Your instructions:
Whenever a line in the data holds the string "weight", pull that line out.

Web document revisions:
··········

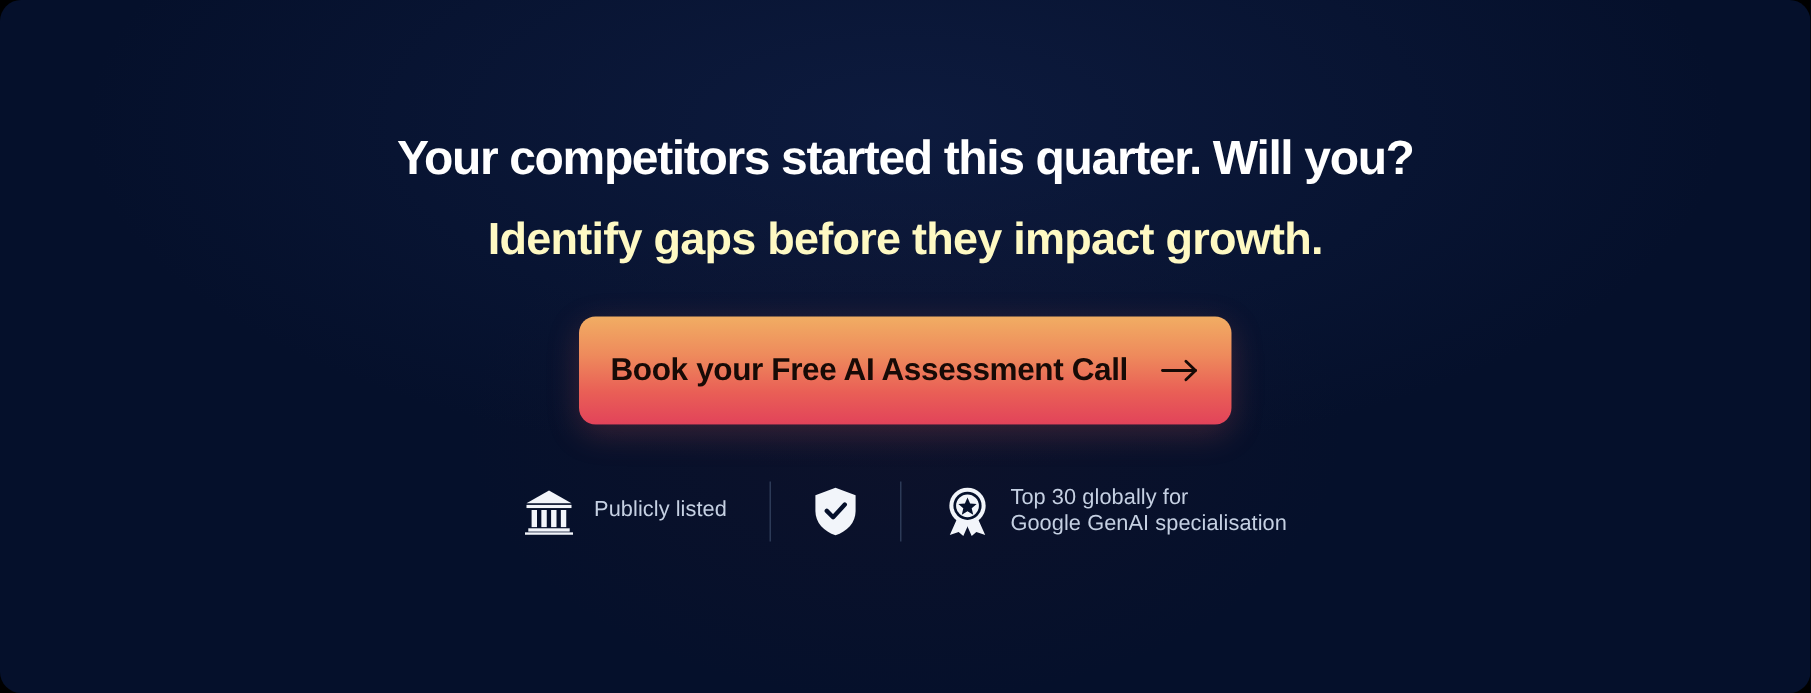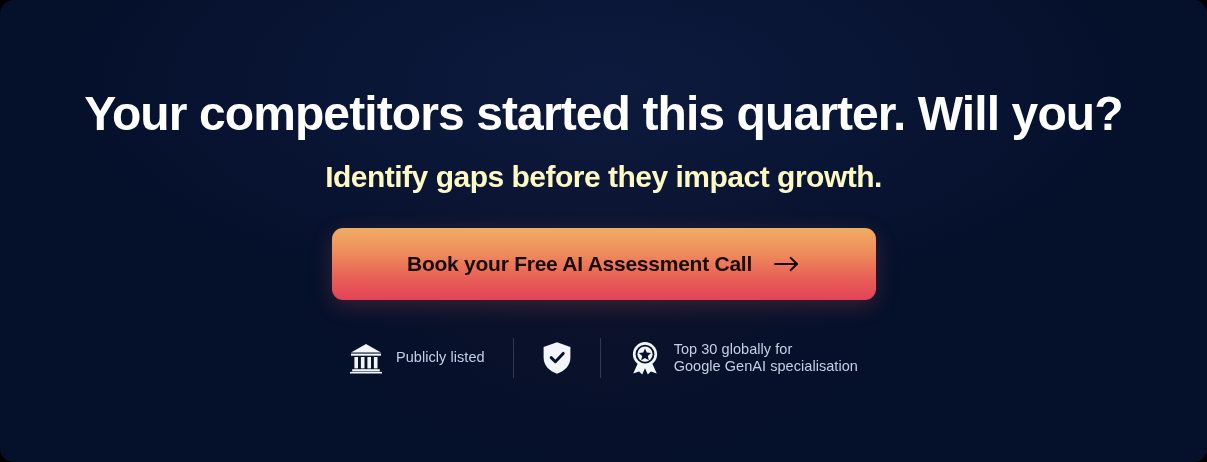--- a/index.html
+++ b/index.html
@@ -50,7 +50,7 @@
   .headline {
     margin: 0;
     padding-top: 88px;
-    font-size: 48px;
+    font-size: 32px;
     line-height: 1.08;
     font-weight: 700;
     letter-spacing: -0.9px;

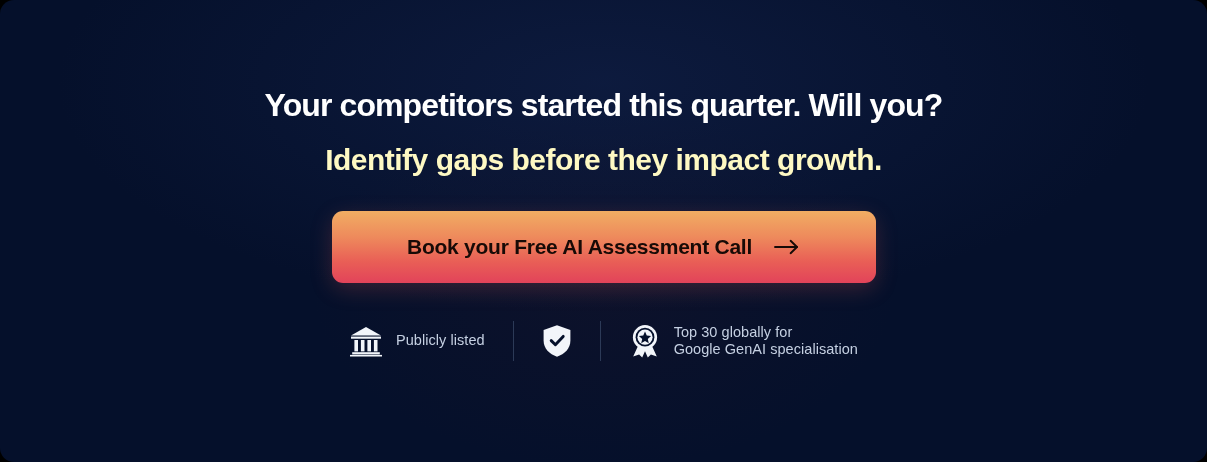--- a/index.html
+++ b/index.html
@@ -71,7 +71,7 @@
 
   .cta-button {
     margin-top: 35px;
-    width: 544px;
+    width: 435px;
     height: 72px;
     border: 0;
     border-radius: 11px;

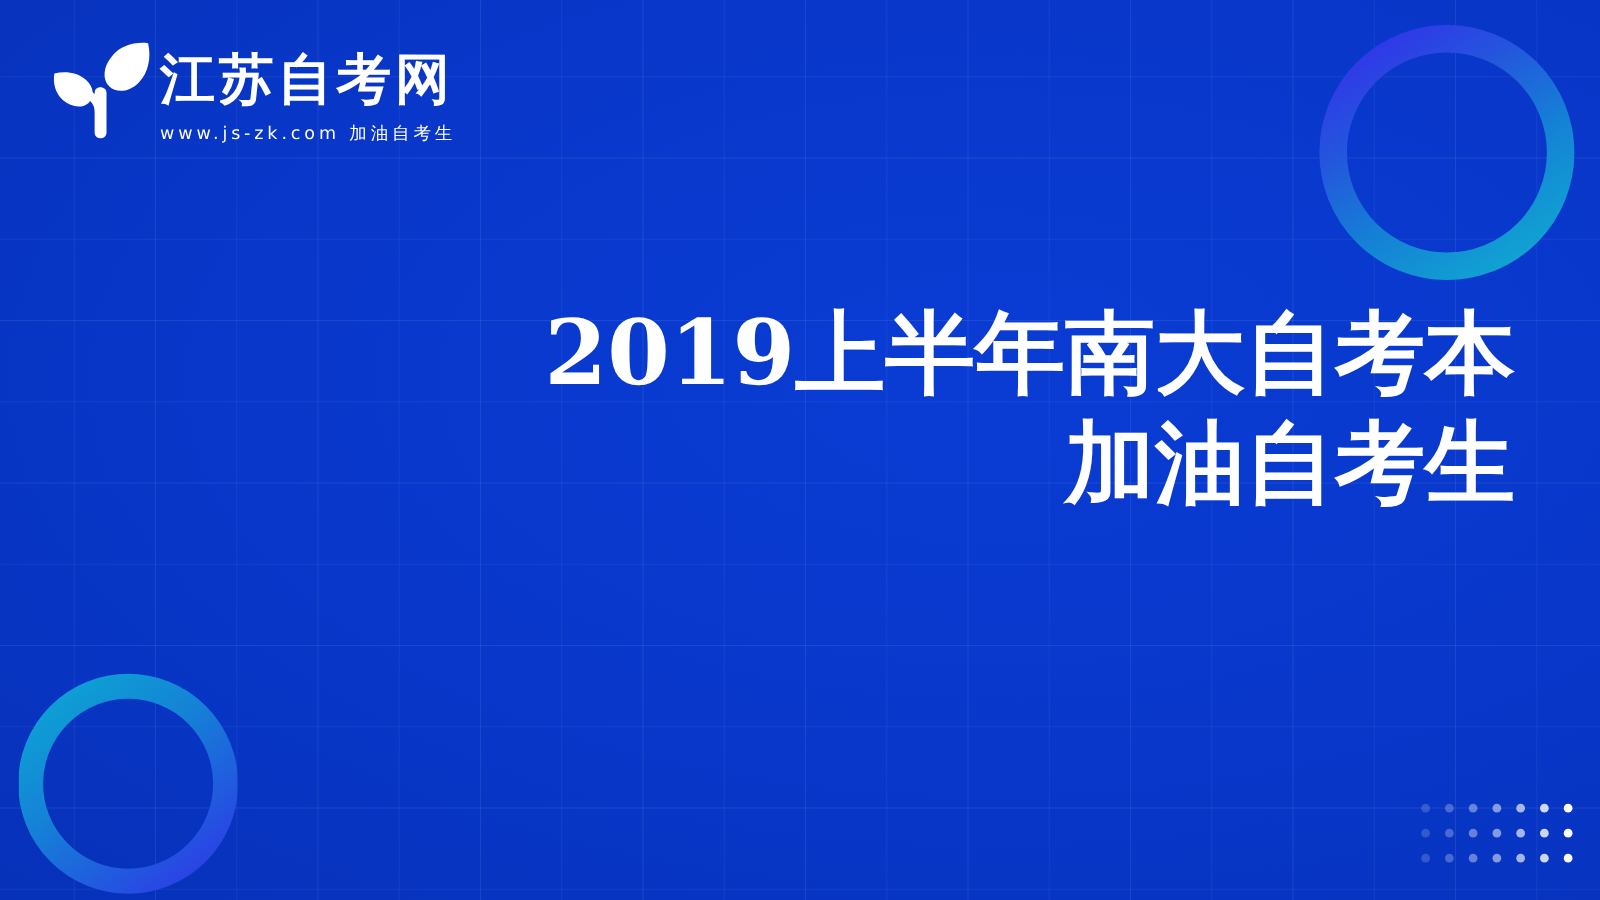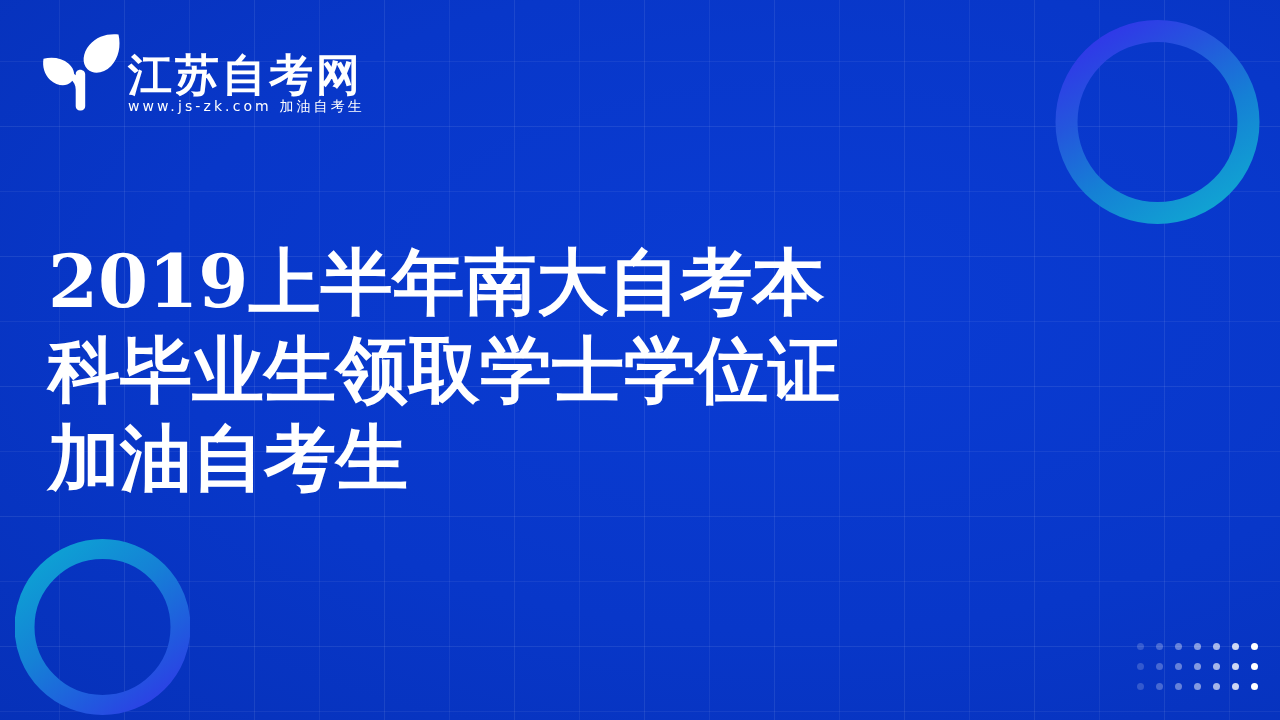--- a/index.html
+++ b/index.html
@@ -79,6 +79,7 @@
     white-space:nowrap;
   }
   #logo-sub {
+    margin-top:11px;
     font-family:"DejaVu Sans", sans-serif;
     font-size:14px;
     font-weight:500;

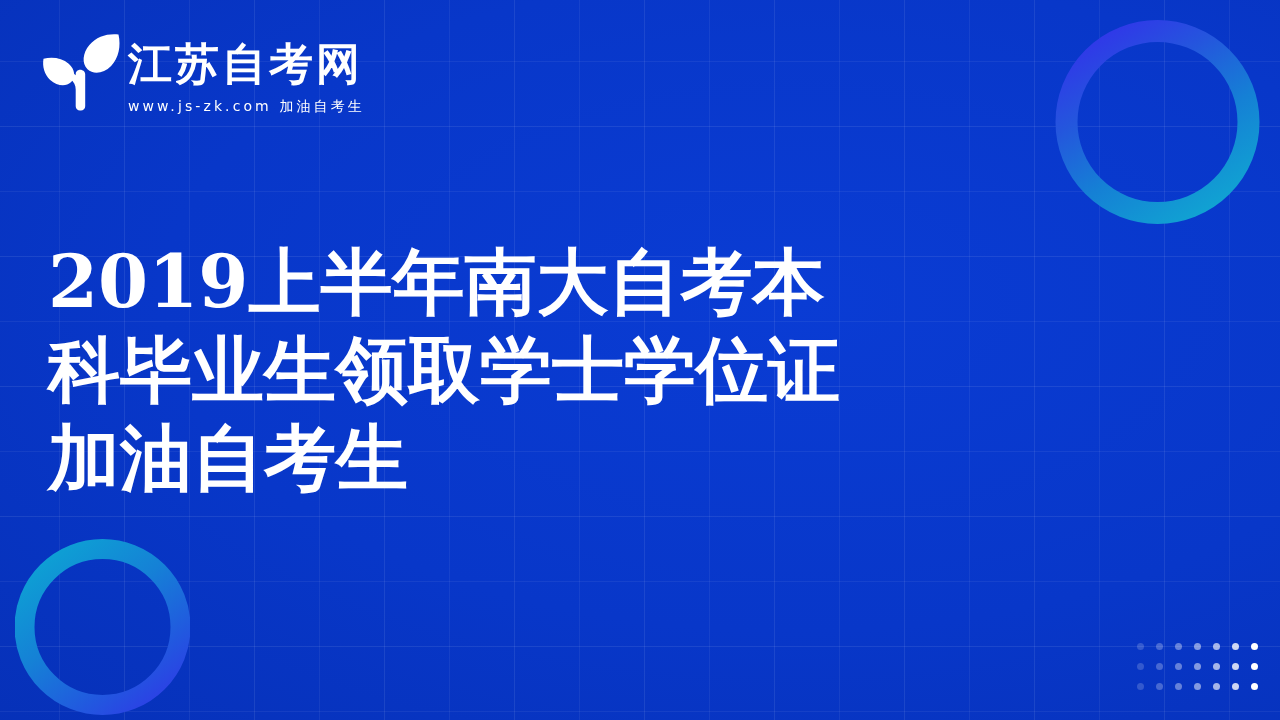--- a/index.html
+++ b/index.html
@@ -93,8 +93,8 @@
     position:absolute;
     left:0; right:0;
     top:238px;
-    text-align:left;
-    padding:0 48px;
+    text-align:right;
+    padding:0 68px;
   }
   #headline .line {
     font-family:"DejaVu Serif", "Liberation Serif", serif;

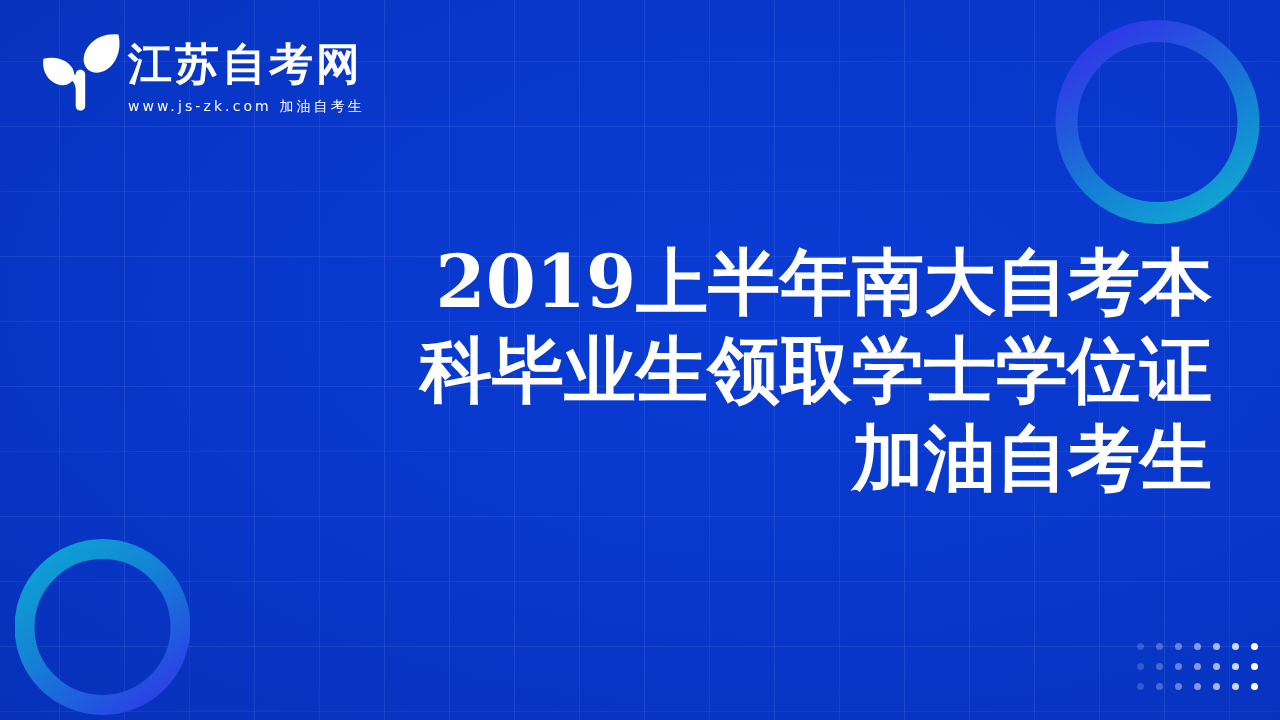--- a/index.html
+++ b/index.html
@@ -189,7 +189,6 @@
 
   <div id="headline">
     <div class="line">2019上半年南大自考本</div>
-    <div class="line">科毕业生领取学士学位证</div>
     <div class="line">加油自考生</div>
   </div>
 

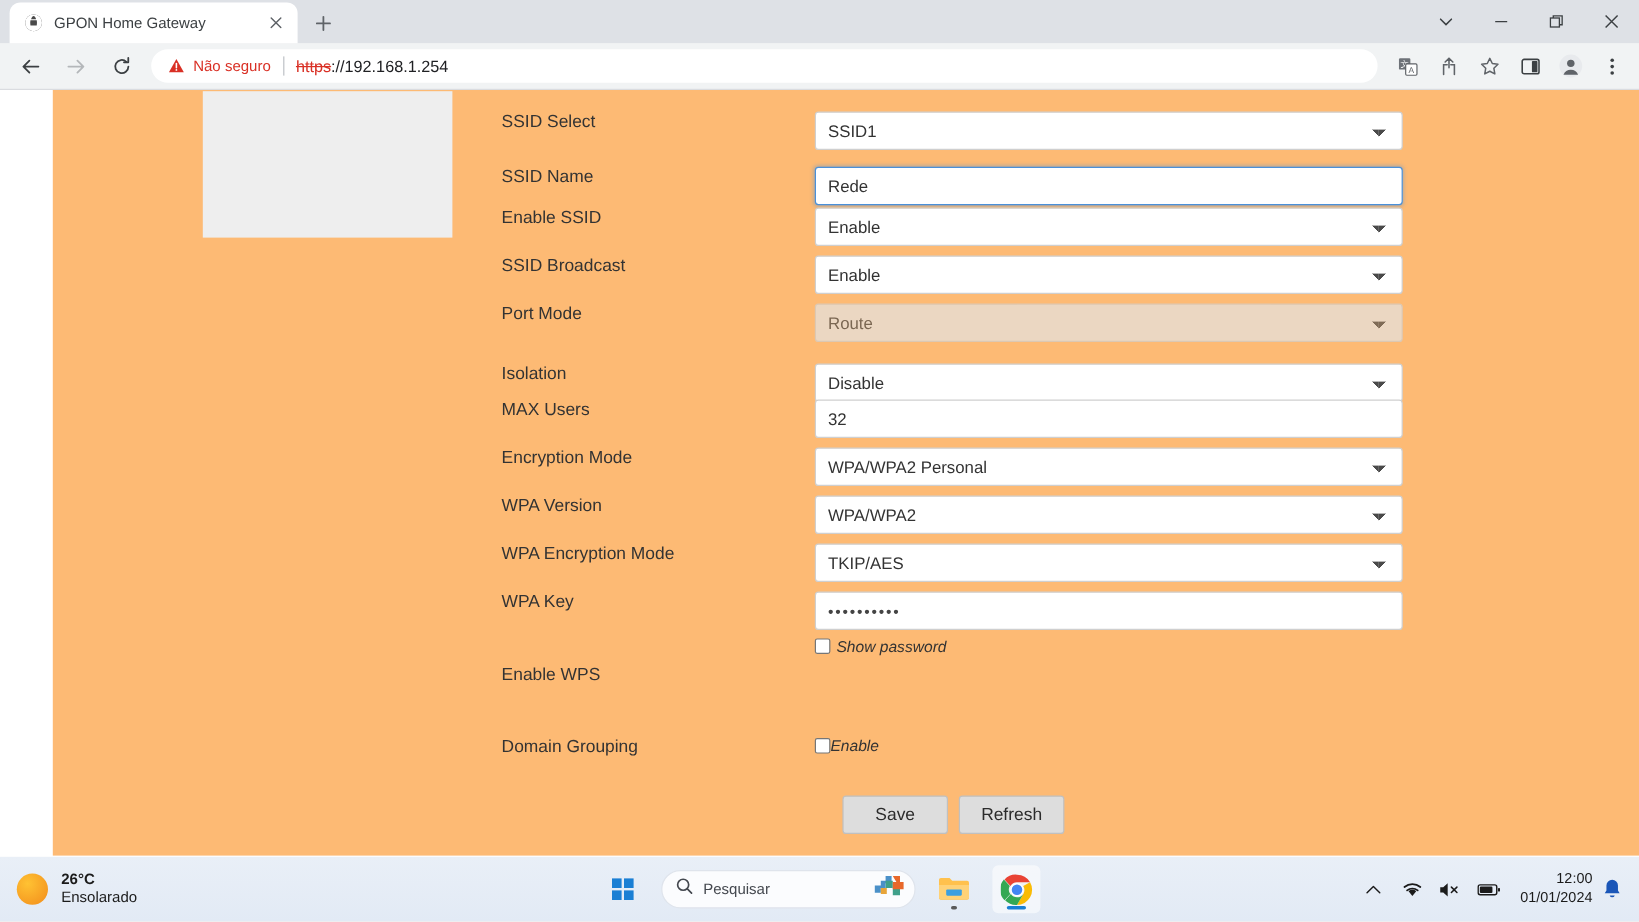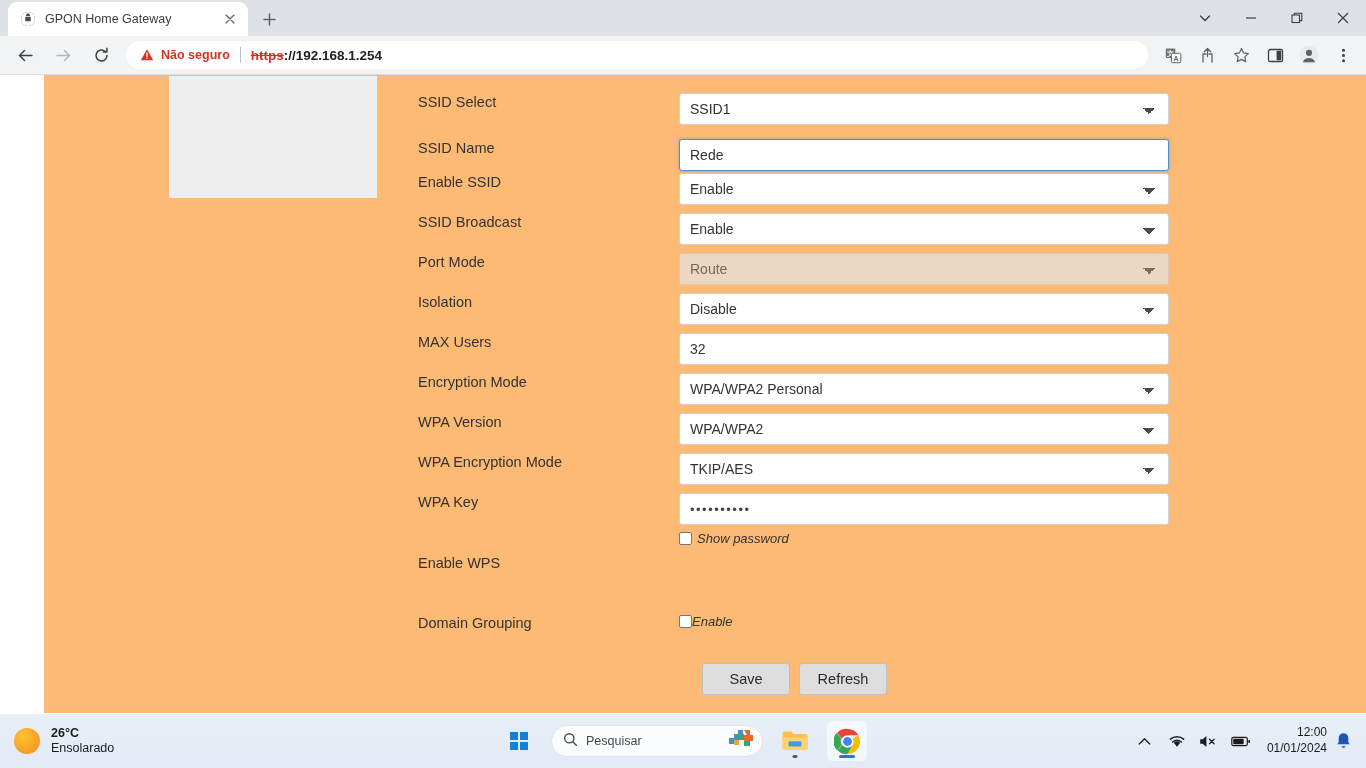--- a/index.html
+++ b/index.html
@@ -57,7 +57,6 @@
     height: 39px; background: #f1f3f4;
     display: flex; align-items: center; padding: 0 6px;
     border-bottom: 1px solid #dadce0;
-    font-weight: bold;
   }
   .nav-btn {
     width: 32px; height: 32px; margin: 0 3px;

··········

Answer for this exercise:
     font-weight: 700;
     font-weight:500;
-    font-weight: bold;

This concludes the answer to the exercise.